Six more African startups have been confirmed as participants in the W22 batch of the renowned Silicon Valley-based Y Combinator accelerator, taking the total to 10 so far, according to a report in Disrupt Africa.
The W22 batch of the Y Combinator programme, which played a role in the early days of companies like Airbnb, Coinbase and Dropbox among others, takes place between now and March.
Participants receive seed funding as well as further investment opportunities at a demo day.
The S21 edition of the accelerator had 15 African participants, the most yet, and Disrupt Africa reported earlier this month on the first confirmed African participants in the W22 batch – Ethiopia’s beU Delivery, and Nigerian startups Identitypass, Moni and Topship.
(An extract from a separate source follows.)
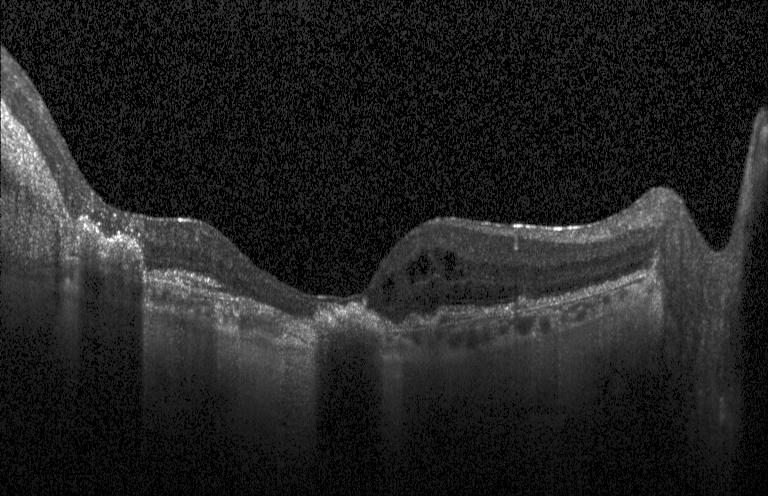

OCT scan showing choroidal neovascularization.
With over 160 companies now confirmed as taking part, a further six African names have made the list, taking the total so far announced to 10.
Four of them are from Nigeria, namely developer-tooling startup Frain, identity data platform Dojah, payroll and bookkeeping service Eazipay, and micro-payments service Touch and Pay.
The other two are Ghanaian dropshipping platform Tendo and Ugandan lending startup Numida.
More W22 participants are expected to be revealed over the next few months, both before and after demo day.
Y Combinator’s alumni feature continental royalty such as Flutterwave, Paystack and Kobo360 (not to mention Cowrywise, MarketForce, Kudi, WaystoCap, WorkPay, Healthlane, Trella, 54gene, CredPal, NALA and Breadfast).
Disrupt Africa reported recently the accelerator had increased its standard deal size to US$500,000.
Until now, YC invested US$125,000 for seven per cent equity, but under its new standard deal, it will now also invest an additional US$375,000 on an uncapped SAFE with “Most Favoured Nation” (MFN) terms.
The accelerator occupies an ambiguous position within the continent’s startup ecosystem but is lauded by entrepreneurs for the positive impact it has on their businesses.